*** Opening of ENTRIES SUPPLIED ***
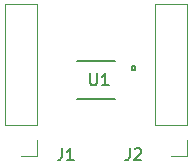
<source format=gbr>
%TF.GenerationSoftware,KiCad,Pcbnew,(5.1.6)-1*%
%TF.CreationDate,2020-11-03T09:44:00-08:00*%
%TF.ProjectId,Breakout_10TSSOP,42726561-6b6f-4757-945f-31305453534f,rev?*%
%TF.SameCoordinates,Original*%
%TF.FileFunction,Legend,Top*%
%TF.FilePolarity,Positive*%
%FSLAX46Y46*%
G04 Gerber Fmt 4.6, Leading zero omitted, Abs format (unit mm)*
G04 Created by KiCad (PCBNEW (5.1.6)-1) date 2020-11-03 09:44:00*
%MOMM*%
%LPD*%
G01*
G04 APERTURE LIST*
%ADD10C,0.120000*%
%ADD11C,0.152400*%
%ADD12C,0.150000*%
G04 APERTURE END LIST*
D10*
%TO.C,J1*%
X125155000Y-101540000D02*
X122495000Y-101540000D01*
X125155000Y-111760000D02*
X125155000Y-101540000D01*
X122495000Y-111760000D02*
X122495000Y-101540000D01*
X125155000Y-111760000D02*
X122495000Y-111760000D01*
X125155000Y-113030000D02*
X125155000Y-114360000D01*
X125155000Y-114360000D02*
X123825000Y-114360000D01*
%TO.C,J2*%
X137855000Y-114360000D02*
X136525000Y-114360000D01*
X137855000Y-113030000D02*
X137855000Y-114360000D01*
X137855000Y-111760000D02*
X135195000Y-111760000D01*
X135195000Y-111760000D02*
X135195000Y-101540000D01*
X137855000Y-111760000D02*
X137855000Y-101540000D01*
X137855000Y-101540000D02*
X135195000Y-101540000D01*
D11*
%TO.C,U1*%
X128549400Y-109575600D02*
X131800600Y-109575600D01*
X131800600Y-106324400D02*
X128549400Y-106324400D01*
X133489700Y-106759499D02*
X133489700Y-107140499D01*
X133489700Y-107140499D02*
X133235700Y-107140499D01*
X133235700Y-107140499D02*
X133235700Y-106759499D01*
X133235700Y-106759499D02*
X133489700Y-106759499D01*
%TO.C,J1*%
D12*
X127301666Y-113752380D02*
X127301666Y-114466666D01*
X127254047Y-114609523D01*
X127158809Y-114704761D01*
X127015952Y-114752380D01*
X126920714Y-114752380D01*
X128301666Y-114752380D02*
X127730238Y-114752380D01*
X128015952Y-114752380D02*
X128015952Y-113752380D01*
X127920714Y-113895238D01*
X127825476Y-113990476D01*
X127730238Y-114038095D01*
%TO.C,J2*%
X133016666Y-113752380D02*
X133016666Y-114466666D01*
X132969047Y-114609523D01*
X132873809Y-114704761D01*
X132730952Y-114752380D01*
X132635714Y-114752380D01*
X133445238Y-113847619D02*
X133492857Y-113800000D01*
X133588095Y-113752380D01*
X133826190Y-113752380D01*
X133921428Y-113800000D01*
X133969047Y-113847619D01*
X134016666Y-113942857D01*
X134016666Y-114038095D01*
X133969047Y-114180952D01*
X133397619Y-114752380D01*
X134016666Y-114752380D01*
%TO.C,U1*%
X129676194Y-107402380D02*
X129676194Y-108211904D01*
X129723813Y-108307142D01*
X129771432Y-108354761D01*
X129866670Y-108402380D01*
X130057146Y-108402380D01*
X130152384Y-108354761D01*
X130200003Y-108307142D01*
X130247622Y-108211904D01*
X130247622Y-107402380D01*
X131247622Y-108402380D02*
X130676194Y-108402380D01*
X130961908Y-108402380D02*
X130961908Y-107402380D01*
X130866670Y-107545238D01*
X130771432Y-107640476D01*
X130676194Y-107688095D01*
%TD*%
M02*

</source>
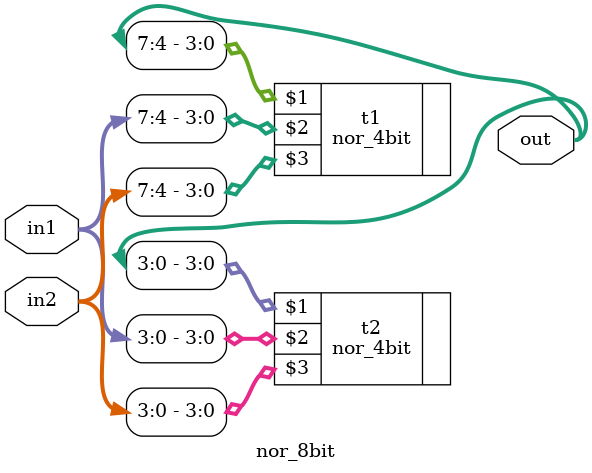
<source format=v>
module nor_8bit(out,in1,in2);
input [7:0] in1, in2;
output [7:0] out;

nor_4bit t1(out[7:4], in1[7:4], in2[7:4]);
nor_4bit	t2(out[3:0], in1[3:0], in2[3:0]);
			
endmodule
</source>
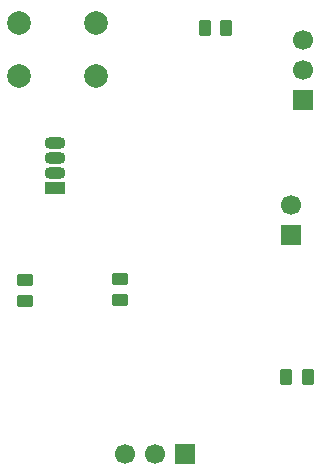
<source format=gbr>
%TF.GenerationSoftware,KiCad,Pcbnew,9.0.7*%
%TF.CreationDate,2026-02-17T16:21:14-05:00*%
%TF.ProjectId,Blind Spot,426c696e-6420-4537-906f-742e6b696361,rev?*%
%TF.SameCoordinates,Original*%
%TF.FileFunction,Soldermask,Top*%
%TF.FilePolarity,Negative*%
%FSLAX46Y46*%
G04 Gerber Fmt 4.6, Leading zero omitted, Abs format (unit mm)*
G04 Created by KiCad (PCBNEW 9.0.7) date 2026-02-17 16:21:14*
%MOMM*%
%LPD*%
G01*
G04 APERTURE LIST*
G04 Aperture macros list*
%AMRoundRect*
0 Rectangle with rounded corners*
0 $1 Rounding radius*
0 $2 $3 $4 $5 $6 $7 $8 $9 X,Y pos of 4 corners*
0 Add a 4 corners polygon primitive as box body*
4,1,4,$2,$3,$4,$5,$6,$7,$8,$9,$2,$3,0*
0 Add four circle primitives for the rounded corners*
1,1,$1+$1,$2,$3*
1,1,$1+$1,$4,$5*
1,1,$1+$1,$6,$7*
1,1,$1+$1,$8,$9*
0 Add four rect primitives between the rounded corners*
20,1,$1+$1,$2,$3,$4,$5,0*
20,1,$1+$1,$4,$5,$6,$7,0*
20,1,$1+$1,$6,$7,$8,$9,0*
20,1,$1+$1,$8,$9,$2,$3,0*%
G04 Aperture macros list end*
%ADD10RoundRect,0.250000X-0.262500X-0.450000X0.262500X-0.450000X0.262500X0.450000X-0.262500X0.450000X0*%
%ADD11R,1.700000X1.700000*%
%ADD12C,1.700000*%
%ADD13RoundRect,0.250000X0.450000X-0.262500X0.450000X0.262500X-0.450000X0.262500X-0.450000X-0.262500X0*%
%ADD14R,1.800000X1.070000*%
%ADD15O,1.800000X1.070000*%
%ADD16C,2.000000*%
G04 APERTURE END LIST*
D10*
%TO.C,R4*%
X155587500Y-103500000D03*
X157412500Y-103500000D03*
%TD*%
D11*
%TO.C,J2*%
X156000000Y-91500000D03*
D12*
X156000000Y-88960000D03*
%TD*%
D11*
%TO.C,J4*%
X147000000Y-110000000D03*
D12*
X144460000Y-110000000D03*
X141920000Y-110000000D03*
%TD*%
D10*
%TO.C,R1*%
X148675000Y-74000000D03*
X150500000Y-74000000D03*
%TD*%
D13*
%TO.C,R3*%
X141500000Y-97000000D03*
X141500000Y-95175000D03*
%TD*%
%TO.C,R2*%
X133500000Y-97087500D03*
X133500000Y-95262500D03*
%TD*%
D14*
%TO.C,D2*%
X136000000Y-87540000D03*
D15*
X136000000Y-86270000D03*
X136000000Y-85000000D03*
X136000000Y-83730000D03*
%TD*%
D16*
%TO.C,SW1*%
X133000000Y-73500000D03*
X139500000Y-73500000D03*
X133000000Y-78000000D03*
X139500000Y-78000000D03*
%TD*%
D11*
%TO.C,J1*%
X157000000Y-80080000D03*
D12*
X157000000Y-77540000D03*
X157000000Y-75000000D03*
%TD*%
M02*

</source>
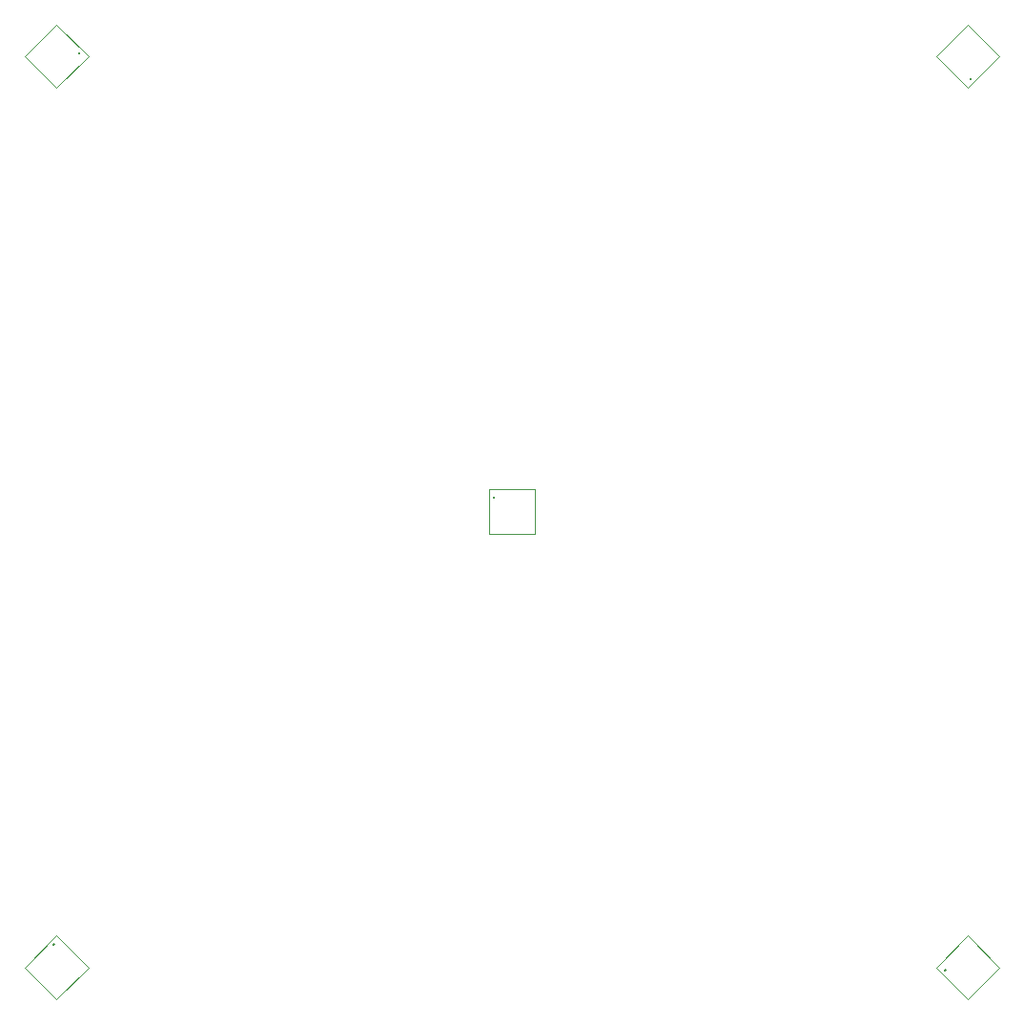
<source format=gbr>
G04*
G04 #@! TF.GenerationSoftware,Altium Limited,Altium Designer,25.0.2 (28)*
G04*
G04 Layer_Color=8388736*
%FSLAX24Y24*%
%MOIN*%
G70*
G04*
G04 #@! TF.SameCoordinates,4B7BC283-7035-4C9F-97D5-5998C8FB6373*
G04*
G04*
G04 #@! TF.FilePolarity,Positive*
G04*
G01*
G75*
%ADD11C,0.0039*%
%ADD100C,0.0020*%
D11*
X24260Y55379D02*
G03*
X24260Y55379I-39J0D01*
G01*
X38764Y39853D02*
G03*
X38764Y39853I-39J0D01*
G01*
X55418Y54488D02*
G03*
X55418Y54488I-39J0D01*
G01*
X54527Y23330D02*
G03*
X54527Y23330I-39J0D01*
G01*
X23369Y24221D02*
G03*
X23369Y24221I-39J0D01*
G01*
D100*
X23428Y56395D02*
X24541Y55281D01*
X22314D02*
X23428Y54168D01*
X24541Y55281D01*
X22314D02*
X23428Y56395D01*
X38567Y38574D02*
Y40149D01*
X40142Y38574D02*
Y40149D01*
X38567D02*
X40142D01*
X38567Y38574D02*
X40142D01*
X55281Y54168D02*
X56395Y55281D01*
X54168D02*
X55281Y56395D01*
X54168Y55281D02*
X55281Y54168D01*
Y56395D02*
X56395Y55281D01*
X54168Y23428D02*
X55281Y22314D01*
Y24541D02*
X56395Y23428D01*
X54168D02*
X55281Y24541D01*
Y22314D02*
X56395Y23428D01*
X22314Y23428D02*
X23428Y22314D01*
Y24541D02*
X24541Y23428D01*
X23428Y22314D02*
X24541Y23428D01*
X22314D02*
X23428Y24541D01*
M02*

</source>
*** Close of ENTRIES SUPPLIED ***
ACTION ITEM:
Once the line with "module nor_8bit(out,in1,in2);" has been found above, output that line and every later line exactly, stopping after the line with "X133500000Y-97087500D03*", and omit the pictures.

ANSWER BOX:
module nor_8bit(out,in1,in2);
input [7:0] in1, in2;
output [7:0] out;

nor_4bit t1(out[7:4], in1[7:4], in2[7:4]);
nor_4bit	t2(out[3:0], in1[3:0], in2[3:0]);
			
endmodule
</source>
<source format=gbr>
%TF.GenerationSoftware,KiCad,Pcbnew,9.0.7*%
%TF.CreationDate,2026-02-17T16:21:14-05:00*%
%TF.ProjectId,Blind Spot,426c696e-6420-4537-906f-742e6b696361,rev?*%
%TF.SameCoordinates,Original*%
%TF.FileFunction,Soldermask,Top*%
%TF.FilePolarity,Negative*%
%FSLAX46Y46*%
G04 Gerber Fmt 4.6, Leading zero omitted, Abs format (unit mm)*
G04 Created by KiCad (PCBNEW 9.0.7) date 2026-02-17 16:21:14*
%MOMM*%
%LPD*%
G01*
G04 APERTURE LIST*
G04 Aperture macros list*
%AMRoundRect*
0 Rectangle with rounded corners*
0 $1 Rounding radius*
0 $2 $3 $4 $5 $6 $7 $8 $9 X,Y pos of 4 corners*
0 Add a 4 corners polygon primitive as box body*
4,1,4,$2,$3,$4,$5,$6,$7,$8,$9,$2,$3,0*
0 Add four circle primitives for the rounded corners*
1,1,$1+$1,$2,$3*
1,1,$1+$1,$4,$5*
1,1,$1+$1,$6,$7*
1,1,$1+$1,$8,$9*
0 Add four rect primitives between the rounded corners*
20,1,$1+$1,$2,$3,$4,$5,0*
20,1,$1+$1,$4,$5,$6,$7,0*
20,1,$1+$1,$6,$7,$8,$9,0*
20,1,$1+$1,$8,$9,$2,$3,0*%
G04 Aperture macros list end*
%ADD10RoundRect,0.250000X-0.262500X-0.450000X0.262500X-0.450000X0.262500X0.450000X-0.262500X0.450000X0*%
%ADD11R,1.700000X1.700000*%
%ADD12C,1.700000*%
%ADD13RoundRect,0.250000X0.450000X-0.262500X0.450000X0.262500X-0.450000X0.262500X-0.450000X-0.262500X0*%
%ADD14R,1.800000X1.070000*%
%ADD15O,1.800000X1.070000*%
%ADD16C,2.000000*%
G04 APERTURE END LIST*
D10*
%TO.C,R4*%
X155587500Y-103500000D03*
X157412500Y-103500000D03*
%TD*%
D11*
%TO.C,J2*%
X156000000Y-91500000D03*
D12*
X156000000Y-88960000D03*
%TD*%
D11*
%TO.C,J4*%
X147000000Y-110000000D03*
D12*
X144460000Y-110000000D03*
X141920000Y-110000000D03*
%TD*%
D10*
%TO.C,R1*%
X148675000Y-74000000D03*
X150500000Y-74000000D03*
%TD*%
D13*
%TO.C,R3*%
X141500000Y-97000000D03*
X141500000Y-95175000D03*
%TD*%
%TO.C,R2*%
X133500000Y-97087500D03*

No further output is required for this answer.